### TASK DETAILS
Wherever the word "jsem" appears in a line of the records, copy that line.

(Page-level text extractions)
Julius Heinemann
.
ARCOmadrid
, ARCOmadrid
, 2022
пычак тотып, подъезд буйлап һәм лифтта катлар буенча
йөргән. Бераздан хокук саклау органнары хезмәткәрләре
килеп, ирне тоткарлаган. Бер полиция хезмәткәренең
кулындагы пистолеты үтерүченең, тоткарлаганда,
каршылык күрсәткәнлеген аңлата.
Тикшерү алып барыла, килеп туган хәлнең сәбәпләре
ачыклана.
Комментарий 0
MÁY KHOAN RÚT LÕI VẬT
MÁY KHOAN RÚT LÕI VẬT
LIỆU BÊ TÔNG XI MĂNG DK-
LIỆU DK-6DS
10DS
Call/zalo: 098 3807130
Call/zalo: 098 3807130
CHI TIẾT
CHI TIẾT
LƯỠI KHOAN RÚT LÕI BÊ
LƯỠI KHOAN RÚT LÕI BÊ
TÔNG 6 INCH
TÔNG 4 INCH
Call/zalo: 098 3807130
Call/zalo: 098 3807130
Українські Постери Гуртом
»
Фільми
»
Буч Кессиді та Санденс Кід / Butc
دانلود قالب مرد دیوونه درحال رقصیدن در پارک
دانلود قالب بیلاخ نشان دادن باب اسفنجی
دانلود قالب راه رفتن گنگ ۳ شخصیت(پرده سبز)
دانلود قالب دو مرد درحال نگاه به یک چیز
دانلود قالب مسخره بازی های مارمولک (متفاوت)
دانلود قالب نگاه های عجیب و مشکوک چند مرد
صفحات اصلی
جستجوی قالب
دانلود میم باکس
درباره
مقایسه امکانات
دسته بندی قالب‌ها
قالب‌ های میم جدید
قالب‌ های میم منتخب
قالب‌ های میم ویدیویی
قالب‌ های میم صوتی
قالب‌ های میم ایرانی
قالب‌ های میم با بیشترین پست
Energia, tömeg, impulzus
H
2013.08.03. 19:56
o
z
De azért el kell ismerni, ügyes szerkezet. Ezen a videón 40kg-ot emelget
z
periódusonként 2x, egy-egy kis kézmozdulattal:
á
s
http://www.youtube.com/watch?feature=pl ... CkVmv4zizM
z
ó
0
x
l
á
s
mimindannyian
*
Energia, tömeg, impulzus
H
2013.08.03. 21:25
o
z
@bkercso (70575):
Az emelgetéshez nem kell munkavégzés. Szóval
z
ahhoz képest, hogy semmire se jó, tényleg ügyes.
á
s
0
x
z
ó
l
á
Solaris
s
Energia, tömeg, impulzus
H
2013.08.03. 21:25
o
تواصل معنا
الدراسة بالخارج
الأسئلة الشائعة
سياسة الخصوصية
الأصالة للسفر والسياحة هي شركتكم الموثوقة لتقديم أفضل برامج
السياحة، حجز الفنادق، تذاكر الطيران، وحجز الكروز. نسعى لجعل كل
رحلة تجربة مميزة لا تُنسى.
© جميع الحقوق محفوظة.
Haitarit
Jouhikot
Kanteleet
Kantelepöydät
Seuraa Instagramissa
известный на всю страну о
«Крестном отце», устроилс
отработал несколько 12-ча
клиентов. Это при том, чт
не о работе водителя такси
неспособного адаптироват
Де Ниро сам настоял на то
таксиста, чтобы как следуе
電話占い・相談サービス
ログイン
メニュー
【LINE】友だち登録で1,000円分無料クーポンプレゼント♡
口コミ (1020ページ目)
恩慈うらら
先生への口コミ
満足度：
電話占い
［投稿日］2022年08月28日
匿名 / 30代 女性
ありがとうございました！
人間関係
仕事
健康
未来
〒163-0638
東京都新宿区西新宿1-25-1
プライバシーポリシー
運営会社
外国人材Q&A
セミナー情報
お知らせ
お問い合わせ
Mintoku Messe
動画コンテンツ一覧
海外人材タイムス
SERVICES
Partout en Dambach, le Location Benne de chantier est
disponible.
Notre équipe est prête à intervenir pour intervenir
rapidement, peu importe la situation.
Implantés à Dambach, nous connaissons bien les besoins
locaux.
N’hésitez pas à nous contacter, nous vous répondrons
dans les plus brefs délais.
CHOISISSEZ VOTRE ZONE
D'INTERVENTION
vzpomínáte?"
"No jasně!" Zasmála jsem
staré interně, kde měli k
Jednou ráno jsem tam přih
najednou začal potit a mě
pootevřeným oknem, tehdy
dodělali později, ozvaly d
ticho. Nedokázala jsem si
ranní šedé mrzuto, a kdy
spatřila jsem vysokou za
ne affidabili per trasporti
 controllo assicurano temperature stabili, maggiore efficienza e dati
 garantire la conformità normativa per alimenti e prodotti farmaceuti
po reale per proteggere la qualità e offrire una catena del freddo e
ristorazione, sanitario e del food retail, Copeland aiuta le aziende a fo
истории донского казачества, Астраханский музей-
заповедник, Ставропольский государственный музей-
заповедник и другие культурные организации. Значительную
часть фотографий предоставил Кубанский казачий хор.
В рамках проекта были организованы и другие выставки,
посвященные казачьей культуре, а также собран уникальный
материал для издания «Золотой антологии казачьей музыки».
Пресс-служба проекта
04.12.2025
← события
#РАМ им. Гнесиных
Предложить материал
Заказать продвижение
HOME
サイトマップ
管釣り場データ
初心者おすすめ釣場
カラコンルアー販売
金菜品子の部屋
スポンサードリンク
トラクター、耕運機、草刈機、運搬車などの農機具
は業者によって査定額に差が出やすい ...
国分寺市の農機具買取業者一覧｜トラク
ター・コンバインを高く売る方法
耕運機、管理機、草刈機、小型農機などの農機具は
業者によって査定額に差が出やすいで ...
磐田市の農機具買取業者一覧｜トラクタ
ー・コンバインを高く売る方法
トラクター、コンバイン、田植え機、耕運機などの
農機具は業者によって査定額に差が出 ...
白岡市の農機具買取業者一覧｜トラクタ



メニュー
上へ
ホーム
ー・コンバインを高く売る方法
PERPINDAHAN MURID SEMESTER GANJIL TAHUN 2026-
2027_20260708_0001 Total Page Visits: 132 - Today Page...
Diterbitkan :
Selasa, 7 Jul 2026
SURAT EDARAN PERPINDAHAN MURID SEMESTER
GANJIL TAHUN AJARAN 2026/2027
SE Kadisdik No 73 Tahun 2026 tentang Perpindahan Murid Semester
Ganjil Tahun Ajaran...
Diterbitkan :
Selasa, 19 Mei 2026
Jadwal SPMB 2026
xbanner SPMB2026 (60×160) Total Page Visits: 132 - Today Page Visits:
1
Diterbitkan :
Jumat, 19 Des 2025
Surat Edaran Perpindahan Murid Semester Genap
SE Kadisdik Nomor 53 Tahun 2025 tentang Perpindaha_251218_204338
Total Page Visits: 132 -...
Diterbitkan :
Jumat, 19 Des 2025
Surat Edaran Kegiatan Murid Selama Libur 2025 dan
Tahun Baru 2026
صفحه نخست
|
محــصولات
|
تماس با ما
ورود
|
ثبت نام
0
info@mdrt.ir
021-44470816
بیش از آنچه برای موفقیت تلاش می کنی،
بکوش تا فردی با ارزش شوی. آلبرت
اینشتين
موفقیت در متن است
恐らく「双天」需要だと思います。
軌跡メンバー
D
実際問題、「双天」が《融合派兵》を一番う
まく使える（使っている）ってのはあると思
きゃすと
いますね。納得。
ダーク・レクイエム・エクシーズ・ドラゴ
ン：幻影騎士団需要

### RESPONSE TO THIS TASK
"No jasně!" Zasmála jsem
Jednou ráno jsem tam přih
ticho. Nedokázala jsem si
spatřila jsem vysokou za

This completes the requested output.